Both of Dario Amodei's red lines have broad public support. Americans don't want AI-powered mass surveillance without warrants. They don't want machines making life-and-death decisions alone. Congress has drafted bills that reflect both of those instincts. But neither has generated sustained political urgency.

The surveillance fight has more near-term promise. The SAFE Act will be renegotiated in the coming weeks ahead of its April 20 expiration. That creates a natural opening to pair the debate with FANSFA, which has already passed the House and has real bipartisan support.

Conversely, I don't see Armed Services Leadership codifying a human-in-the-loop requirement for AI any time soon. Too many members of the committee are war hawks who see their job primarily as ensuring the U.S. military is never constrained relative to its adversaries. The more realistic path is a targeted amendment to the NDAA in December, focused narrowly on nuclear launch decisions. Senator Wicker will be the key player there.

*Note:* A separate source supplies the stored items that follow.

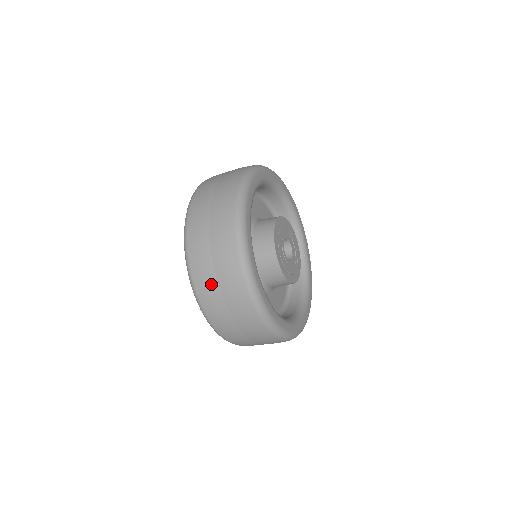
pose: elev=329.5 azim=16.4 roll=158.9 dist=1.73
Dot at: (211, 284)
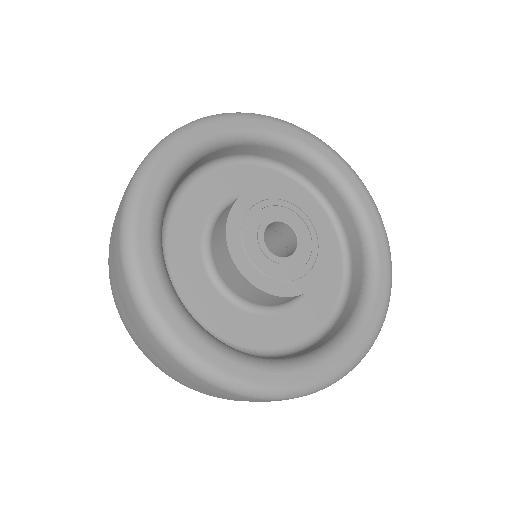
Dot at: occluded
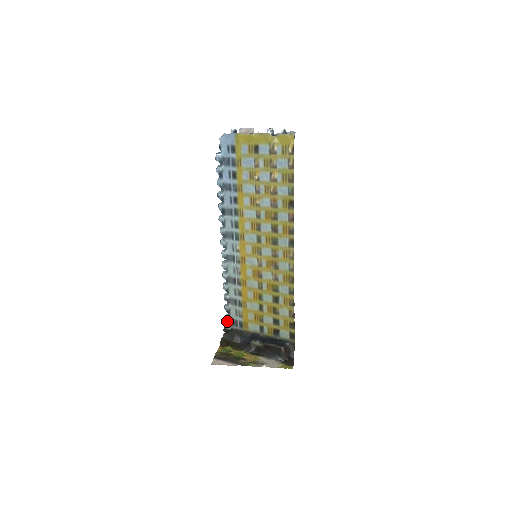
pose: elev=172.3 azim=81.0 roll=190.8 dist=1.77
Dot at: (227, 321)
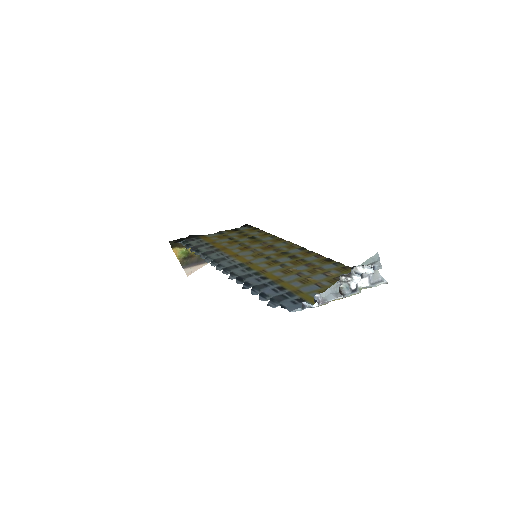
Dot at: (183, 243)
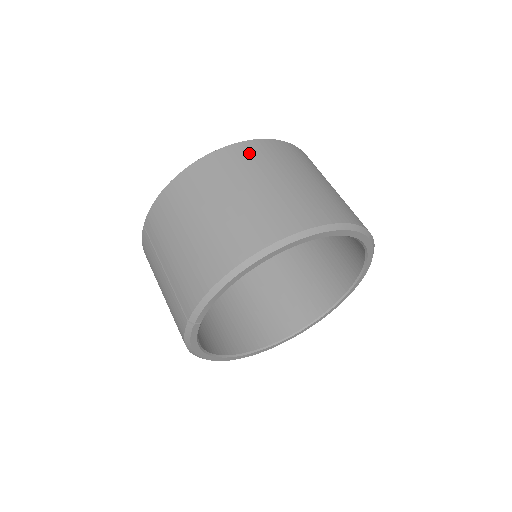
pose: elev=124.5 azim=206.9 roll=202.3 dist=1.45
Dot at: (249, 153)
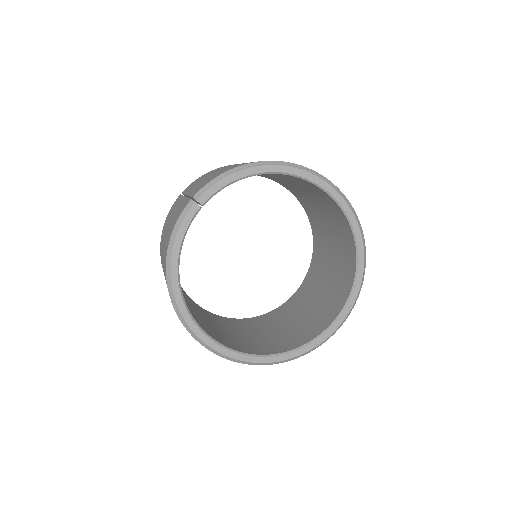
Dot at: occluded
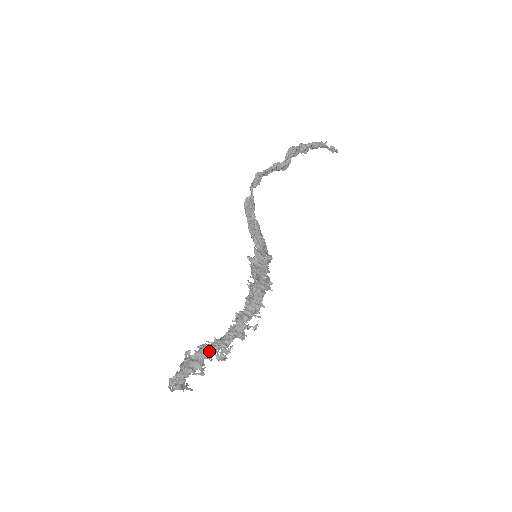
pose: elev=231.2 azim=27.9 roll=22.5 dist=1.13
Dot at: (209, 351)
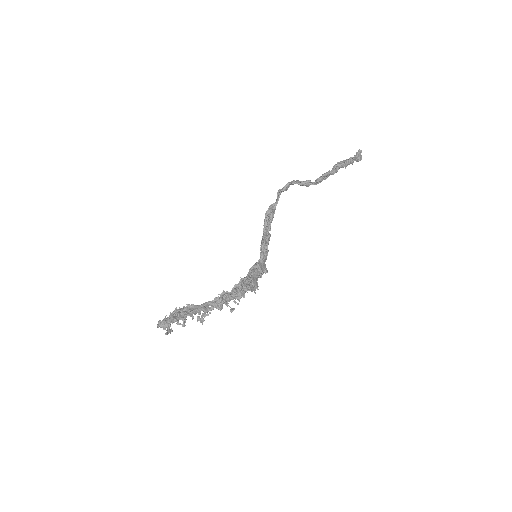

The bottom line is this: Lawmakers should be clear with the public about why these guardrails haven't been codified. If they believe national security flexibility outweighs constitutional clarity, they should say so plainly, and let voters respond.

What they shouldn't do is leave the question to contract negotiations between the Pentagon and a private AI company.

AI governance will not move on autopilot. It will move when the political cost of inaction finally exceeds the comfort of delay. Right now, most members of Congress have calculated that it hasn't. The question is what will change that math.